Cotton yesterday settled up by 0.31% at 25580 as the area of cotton cultivation in Marathwada has reduced during this Kharif season as more farmers have opted for soybean over the traditional cash crop, implying a gradual shift in the cropping pattern in the region. Cotton sowing has taken place only on 67% of the expected area of 6.97 lakh hectares in the Aurangabad division and 65% of the expected area (3.58 lakh hectare) in the Latur division. India’s cotton ending stocks could be lower than 75 lakh bales (170 kg each) in the current season to September as domestic demand has picked up.
But some estimates are pegging them higher than 100 lakh bales against a record 120-plus lakh bales last season. CCI, which had nearly 207 lakh bales of cotton stocks, could be left with 18 lakh bales by the end of the season, the CMD said, adding that most of the sales were meant for domestic consumption. Some trade experts expect mills’ consumption to top 300 lakh bales, though Southern (NYSE:SO) India Mills Association (SIMA) Secretary-General K Selvaraju said the shutdown due to the Covid pandemic could lower the offtake below CCPC projections. In the spot market, Cotton gained by 150 Rupees to end at 25530 Rupees.
Technically market is under short covering as the market has witnessed a drop in open interest by -9.66% to settled at 3770 while prices are up 80 rupees, now Cotton is getting support at 25470 and below same could see a test of 25360 levels, and resistance is now likely to be seen at 25680, a move above could see prices testing 25780.
Trading Ideas:
# Cotton trading range for the day is 25360-25780.
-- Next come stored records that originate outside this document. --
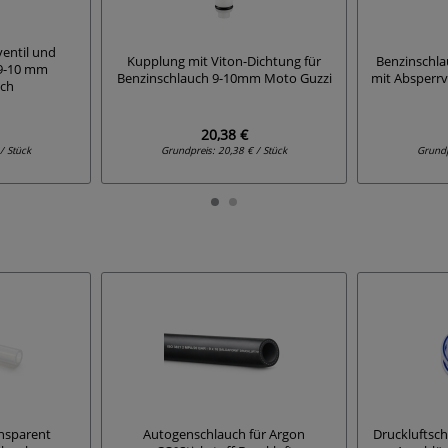
entil und
Kupplung mit Viton-Dichtung für
Benzinschla
 9-10 mm
Benzinschlauch 9-10mm Moto Guzzi
mit Absperrv
uch
20,38 €
/ Stück
Grundpreis:
20,38 € / Stück
Grund
ansparent
Autogenschlauch für Argon
Druckluftsch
# Cotton prices gained as the area of cotton cultivation in Marathwada has reduced during this Kharif season.
# India’s cotton ending stocks could be lower than 75 lakh bales in the current season as domestic demand has picked up
# CCI said cotton exports would exceed 70 lakh bales and the current shipments were competitive globally.
# In the spot market, Cotton gained by 150 Rupees to end at 25530 Rupees.